Es triste y lamentable que las consecuencias de los deslizamientos y las inundaciones, una y otra vez, se repiten en las zonas que registran más pobreza y altos índices de desnutrición. En poblaciones ya de por sí en situación de vulnerabilidad, sin acceso a vivienda digna, con sistemas agrícolas de subsistencia y sin carreteras. El efecto dominó de esto es el agravamiento de la pobreza—ya el 60% de la ciudadanía la padece, el hambre—un 30% vive en pobreza extrema y la desnutrición crónica y aguda infantil—con las peores tazas de Latinoamérica y de las más altas en el mundo.

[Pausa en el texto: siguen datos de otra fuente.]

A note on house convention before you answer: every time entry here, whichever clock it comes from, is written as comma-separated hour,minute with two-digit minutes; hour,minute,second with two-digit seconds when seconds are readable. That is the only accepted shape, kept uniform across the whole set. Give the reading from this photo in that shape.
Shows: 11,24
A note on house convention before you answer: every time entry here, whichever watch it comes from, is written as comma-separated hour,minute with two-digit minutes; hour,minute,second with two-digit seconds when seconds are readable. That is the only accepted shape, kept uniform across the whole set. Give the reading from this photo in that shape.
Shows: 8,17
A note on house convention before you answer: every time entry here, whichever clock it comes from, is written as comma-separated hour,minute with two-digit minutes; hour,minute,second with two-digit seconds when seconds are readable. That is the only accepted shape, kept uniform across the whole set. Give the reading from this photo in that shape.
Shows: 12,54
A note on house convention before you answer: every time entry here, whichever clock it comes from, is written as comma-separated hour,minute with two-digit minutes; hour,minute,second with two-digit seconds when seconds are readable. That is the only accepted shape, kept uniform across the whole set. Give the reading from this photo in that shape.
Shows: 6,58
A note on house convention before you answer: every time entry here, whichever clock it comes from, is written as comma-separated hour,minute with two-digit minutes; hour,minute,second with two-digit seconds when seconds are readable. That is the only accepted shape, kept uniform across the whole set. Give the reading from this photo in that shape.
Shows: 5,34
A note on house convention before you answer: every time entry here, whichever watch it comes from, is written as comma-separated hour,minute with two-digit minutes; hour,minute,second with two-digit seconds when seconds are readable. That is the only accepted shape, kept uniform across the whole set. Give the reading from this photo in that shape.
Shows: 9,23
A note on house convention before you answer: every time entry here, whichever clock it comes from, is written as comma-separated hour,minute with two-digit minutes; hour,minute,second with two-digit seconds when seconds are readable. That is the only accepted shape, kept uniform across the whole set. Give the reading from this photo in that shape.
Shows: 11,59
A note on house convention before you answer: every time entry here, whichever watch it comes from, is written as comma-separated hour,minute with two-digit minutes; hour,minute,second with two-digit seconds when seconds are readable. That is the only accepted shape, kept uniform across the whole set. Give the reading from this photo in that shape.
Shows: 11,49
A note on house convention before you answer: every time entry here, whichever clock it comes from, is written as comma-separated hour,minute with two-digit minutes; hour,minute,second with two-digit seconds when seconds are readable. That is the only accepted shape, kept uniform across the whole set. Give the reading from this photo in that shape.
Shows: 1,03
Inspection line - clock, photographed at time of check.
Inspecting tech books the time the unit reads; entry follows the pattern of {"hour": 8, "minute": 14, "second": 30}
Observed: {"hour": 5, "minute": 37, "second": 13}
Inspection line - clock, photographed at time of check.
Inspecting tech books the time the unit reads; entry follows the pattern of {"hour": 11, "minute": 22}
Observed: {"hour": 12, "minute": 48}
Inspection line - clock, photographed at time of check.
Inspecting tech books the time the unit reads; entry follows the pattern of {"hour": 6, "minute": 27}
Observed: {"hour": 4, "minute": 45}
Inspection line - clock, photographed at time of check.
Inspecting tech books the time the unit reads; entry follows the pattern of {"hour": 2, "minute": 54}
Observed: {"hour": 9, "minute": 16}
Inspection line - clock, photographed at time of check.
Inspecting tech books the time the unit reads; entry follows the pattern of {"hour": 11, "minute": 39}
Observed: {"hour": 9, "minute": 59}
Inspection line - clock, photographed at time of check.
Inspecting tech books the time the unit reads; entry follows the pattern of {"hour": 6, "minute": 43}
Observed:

En los últimos 22 años, 15 desastres naturales han impactado a Guatemala, entre estos, el huracán Mitch en 1998, la tormenta tropical Stan y la erupción del volcán de Pacaya en 2005; la tormenta Agatha en 2010, y las más recientes, las depresiones tropicales Eta y Iota en 2020, que han dejado millonarias pérdidas, miles de personas damnificadas, perdidas de vidas humanas, así como cuantiosos daños en viviendas, cultivos y carreteras.
Conociendo la vulnerabilidad de nuestro país, cualquier gobierno o aspirante a gobernar, debería desarrollar planes de prevención y estrategias de reducción de desastres. Debería haber un plan nacional de ordenamiento territorial, para que, ante el crecimiento poblacional, las construcciones se hagan en lugares seguros.
Las personas más vulnerables siempre se llevan la peor parte de las tragedias. Por ellos, como país debemos estar mejor preparados. Cada gobierno, incluyendo el actual, ha tenido en sus manos la gran oportunidad de actuar previamente y sentar bases visionarias que gobiernos posteriores puedan continuar. Nunca es tarde para actuar y velar por el bien común ante estos desastres.
Una Guatemala con un verdadero liderazgo, puede avanzar de manera proactiva y visionaria. Liderar un trabajo en equipo, donde las acciones de gobierno y las iniciativas civiles y privadas se encaminen hacia la adaptación ante los efectos del cambio climático, actuar de manera solidaria, empática y, sobre todo, priorizar la vida de las personas. Es la única forma de lograr que, fenómenos naturales como la lluvia, sean una bendición y un motivo de alegría, más que de preocupación y tragedia.